What is algorithmic trading?
Simply put, algorithmic trading refers to the use of automation for trading in financial markets. This entails execution of a trading strategy using a computer programme (algorithm). Earlier, these strategies were executed by humans. Use of automation removes human emotion element in trading.
Algorithms are used for speedy execution of trades, faster identification of arbitrage opportunities, strategies seeking to beat return benchmarks (alpha seeking) and high frequency algorithms.
Why this confusion?
Algo trading has often been used inter-changeably with high frequency trading which is a form of algo trading, leading to confusion.
In high frequency trading (HFT), algorithms are used to interpret market signals and patterns and trades are executed and reversed within a fraction of a second, multiple times during the trading session to generate profits. Volumes are huge and the spreads fine. Hence, the HFT algorithms target the most liquid segments of the market. Speed of execution is top priority and HFT makes use of direct electronic access to markets and co-location of servers to reduce time taken to execute transactions.
How is an algo created?
The first step in the creation of an algorithm is the presence of a trading strategy. This trading strategy is then converted into a computer programme (algo) with the help of a software expert who programmes this strategy in a high-level computer language using the requisite parameters.
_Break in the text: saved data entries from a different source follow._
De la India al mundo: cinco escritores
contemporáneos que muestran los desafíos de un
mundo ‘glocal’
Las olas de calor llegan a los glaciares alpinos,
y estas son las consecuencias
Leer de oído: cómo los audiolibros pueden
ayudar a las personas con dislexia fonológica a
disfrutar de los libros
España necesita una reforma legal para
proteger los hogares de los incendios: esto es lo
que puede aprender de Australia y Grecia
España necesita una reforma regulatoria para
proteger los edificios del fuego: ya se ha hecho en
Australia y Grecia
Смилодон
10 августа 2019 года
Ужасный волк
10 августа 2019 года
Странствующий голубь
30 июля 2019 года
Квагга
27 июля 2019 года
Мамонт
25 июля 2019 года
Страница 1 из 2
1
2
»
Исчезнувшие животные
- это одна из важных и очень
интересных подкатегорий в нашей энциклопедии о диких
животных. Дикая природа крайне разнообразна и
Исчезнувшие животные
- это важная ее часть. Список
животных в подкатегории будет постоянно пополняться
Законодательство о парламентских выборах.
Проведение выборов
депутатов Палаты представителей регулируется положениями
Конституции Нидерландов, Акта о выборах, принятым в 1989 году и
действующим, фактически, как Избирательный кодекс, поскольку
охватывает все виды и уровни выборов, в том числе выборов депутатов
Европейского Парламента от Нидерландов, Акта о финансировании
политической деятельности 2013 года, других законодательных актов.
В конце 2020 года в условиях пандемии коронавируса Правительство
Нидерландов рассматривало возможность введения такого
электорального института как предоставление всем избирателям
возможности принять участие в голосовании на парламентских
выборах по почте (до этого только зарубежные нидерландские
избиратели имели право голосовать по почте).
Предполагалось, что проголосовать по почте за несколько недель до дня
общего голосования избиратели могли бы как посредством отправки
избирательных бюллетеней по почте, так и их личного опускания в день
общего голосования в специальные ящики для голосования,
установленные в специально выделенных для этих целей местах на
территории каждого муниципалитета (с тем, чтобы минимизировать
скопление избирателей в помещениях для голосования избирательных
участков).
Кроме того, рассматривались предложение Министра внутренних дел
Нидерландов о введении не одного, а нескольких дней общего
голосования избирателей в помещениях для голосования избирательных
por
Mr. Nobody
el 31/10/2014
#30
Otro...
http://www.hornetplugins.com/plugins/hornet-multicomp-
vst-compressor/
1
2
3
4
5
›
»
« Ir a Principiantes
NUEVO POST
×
The programme thus created is back tested using historical data from the stock exchanges for efficacy. After an entity commences live trading using algorithms, it takes a few weeks to stabilise the algo.
Brokers offering algo trading services have to take prior approval from stock exchanges.
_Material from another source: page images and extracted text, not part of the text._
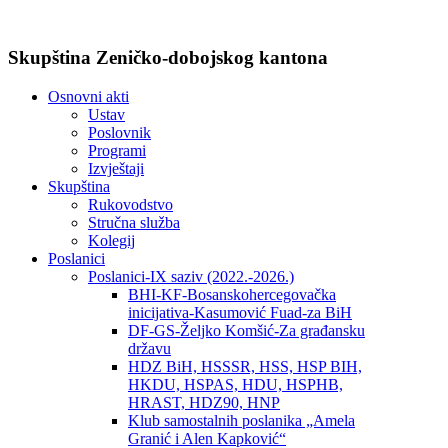
Skupština Zeničko-dobojskog kantona
Osnovni akti
Ustav
Poslovnik
Programi
Izvještaji
Skupština
Rukovodstvo
Stručna služba
Kolegij
Poslanici
Poslanici-IX saziv (2022.-2026.)
BHI-KF-Bosanskohercegovačka
inicijativa-Kasumović Fuad-za BiH
DF-GS-Željko Komšić-Za građansku
državu
HDZ BiH, HSSSR, HSS, HSP BIH,
HKDU, HSPAS, HDU, HSPHB,
HRAST, HDZ90, HNP
Klub samostalnih poslanika „Amela
Granić i Alen Kapković“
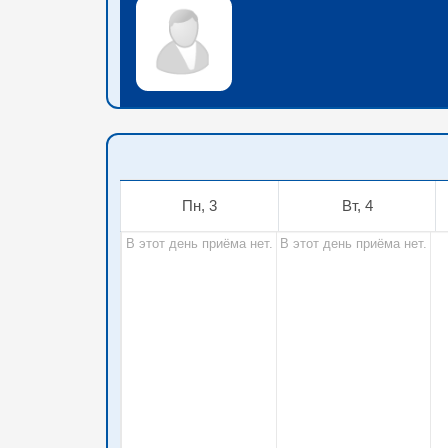
Пн, 3
Вт, 4
В этот день приёма нет.
В этот день приёма нет.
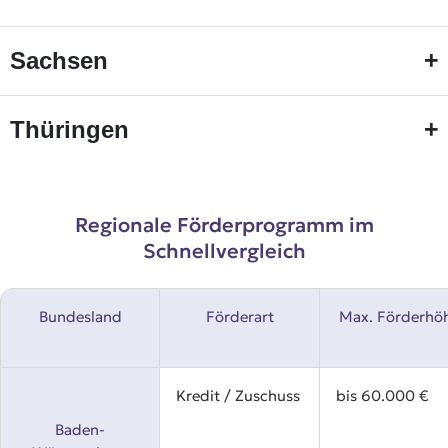
+
Sachsen
+
Thüringen
Regionale Förderprogramm im
Schnellvergleich
Bundesland
Förderart
Max. Förderhö
Kredit / Zuschuss
bis 60.000 €
Baden-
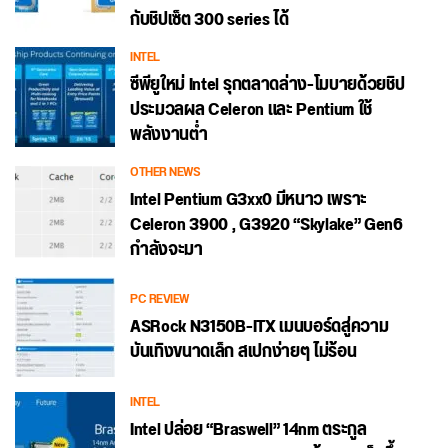
กับชิปเซ็ต 300 series ได้
INTEL
ซีพียูใหม่ Intel รุกตลาดล่าง-โมบายด้วยชิป
ประมวลผล Celeron และ Pentium ใช้
พลังงานต่ำ
OTHER NEWS
Intel Pentium G3xx0 มีหนาว เพราะ
Celeron 3900 , G3920 “Skylake” Gen6
กำลังจะมา
PC REVIEW
ASRock N3150B-ITX เมนบอร์ดสู่ความ
บันเทิงขนาดเล็ก สเปกง่ายๆ ไม่ร้อน
INTEL
Intel ปล่อย “Braswell” 14nm ตระกูล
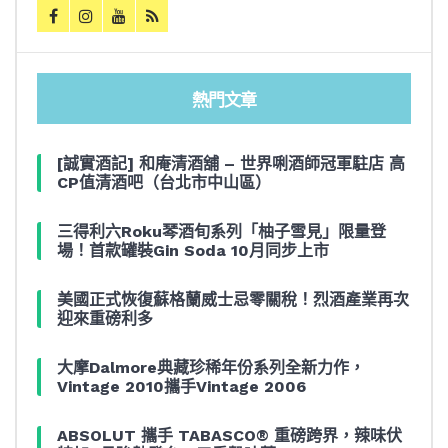
熱門文章
[誠實酒記] 和庵清酒舖 – 世界唎酒師冠軍駐店 高
CP值清酒吧（台北市中山區）
三得利六Roku琴酒旬系列「柚子雪見」限量登
場！首款罐裝Gin Soda 10月同步上市
美國正式恢復蘇格蘭威士忌零關稅！烈酒產業再次
迎來重磅利多
大摩Dalmore典藏珍稀年份系列全新力作，
Vintage 2010攜手Vintage 2006
ABSOLUT 攜手 TABASCO® 重磅跨界，辣味伏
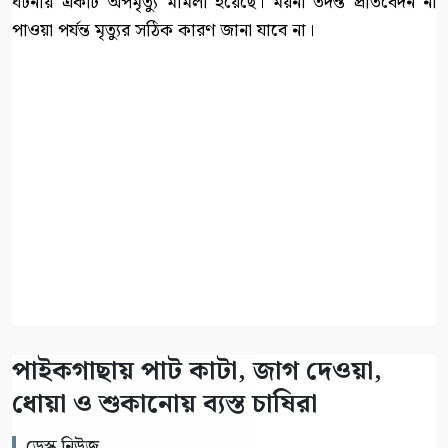
ঘটনায় একটি অপমৃত্যু মামলা হয়েছে। ময়না তদন্ত প্রতিবেদন না
পাওয়া পর্যন্ত মৃত্যুর সঠিক কারণ জানা যাবে না।
পাইকগাছায় পাট কাটা, জাগ দেওয়া,
ধোয়া ও শুকানোয় ব্যস্ত চাষিরা
ডেস্ক নিউজ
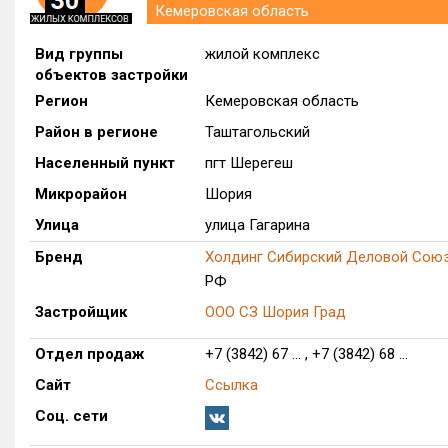
Кемеровская область
Вид группы
жилой комплекс
объектов застройки
Регион
Кемеровская область
Район в регионе
Таштагольский
Населенный пункт
пгт Шерегеш
Микрорайон
Шория
Улица
улица Гагарина
Бренд
Холдинг Сибирский Деловой Сою
РФ
Застройщик
ООО СЗ Шория Град
Отдел продаж
+7 (3842) 67 ... , +7 (3842) 68 ...
Сайт
Ссылка
Соц. сети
How is an algorithm different from human intervention?
Every algo has two parts to it. The first is the identification of a buying or selling opportunity which entails what to buy or sell (asset class- debt, equity, currency, commodity) and when to buy or sell. The second is the execution logic which defines how the trade will be executed. That is, what would be the type of order that would be punched; at what levels would profits or losses be booked; what would be the stop-loss and at what price the stop-loss would be triggered and executed finally; and whether the orders would be sliced on entry or exit.
How are algo orders routed and where does your software fit in?
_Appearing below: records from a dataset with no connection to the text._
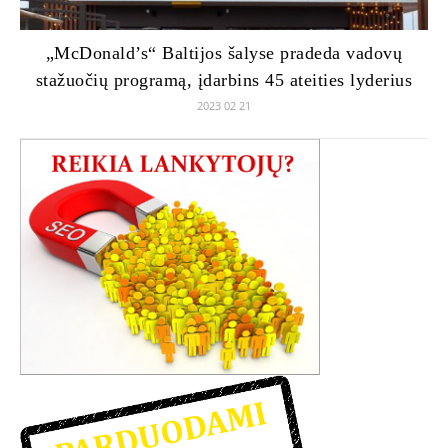
„McDonald’s“ Baltijos šalyse pradeda vadovų
stažuočių programą, įdarbins 45 ateities lyderius
2023 02 21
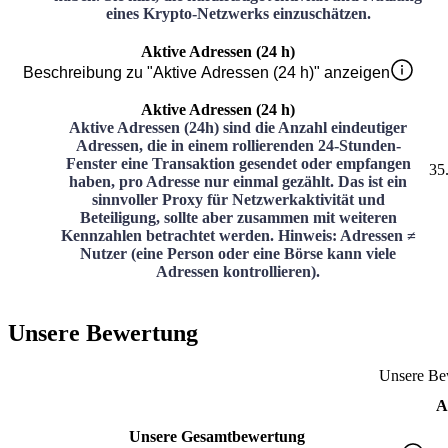
eines Krypto-Netzwerks einzuschätzen.
Aktive Adressen (24 h)
Beschreibung zu "Aktive Adressen (24 h)" anzeigen
Aktive Adressen (24 h)
Aktive Adressen (24h) sind die Anzahl eindeutiger
Adressen, die in einem rollierenden 24-Stunden-
Fenster eine Transaktion gesendet oder empfangen
35
haben, pro Adresse nur einmal gezählt. Das ist ein
sinnvoller Proxy für Netzwerkaktivität und
Beteiligung, sollte aber zusammen mit weiteren
Kennzahlen betrachtet werden. Hinweis: Adressen ≠
Nutzer (eine Person oder eine Börse kann viele
Adressen kontrollieren).
Unsere Bewertung
Unsere Be
A
Unsere Gesamtbewertung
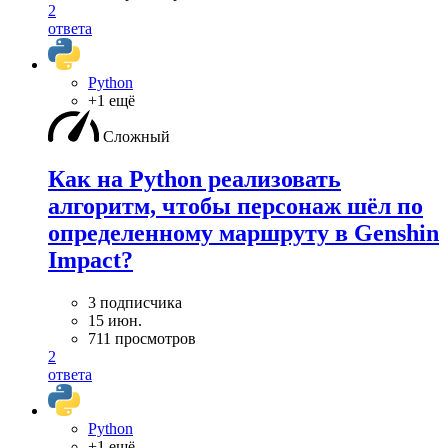
2
ответа
Python
+1 ещё
Сложный
Как на Python реализовать
алгоритм, чтобы персонаж шёл по
определенному маршруту в Genshin
Impact?
3 подписчика
15 июн.
711 просмотров
2
ответа
Python
+1 ещё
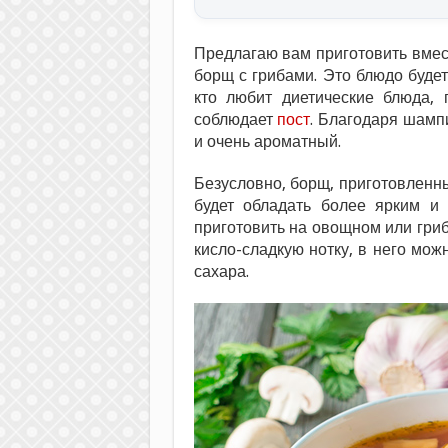
Предлагаю вам приготовить вмес
борщ с грибами. Это блюдо будет 
кто любит диетические блюда, 
соблюдает
пост
. Благодаря шамп
и очень ароматный.
Безусловно, борщ, приготовлен
будет обладать более ярким 
приготовить на овощном или гри
кисло-сладкую нотку, в него мож
сахара.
For brokers, who have their own trading application (such as Sharekhan’s Trade Tiger), our software sits between their application and the dealer terminal.
The algo trades are routed to the exchange through the broker’s application. The broker’s application consists of a data centre, order routing system, order management system and a risk management system.
For brokers who use other applications, our software routes only the algo orders to the exchange while the non-algo orders are routed through the existing trading application.
Which segment of the market are you targeting?
We are targeting active traders — those who trade anywhere between Rs. 2 crore and Rs. 10 crore worth of traded value every day. We also develop algorithms for brokers who want to make money on their proprietary book.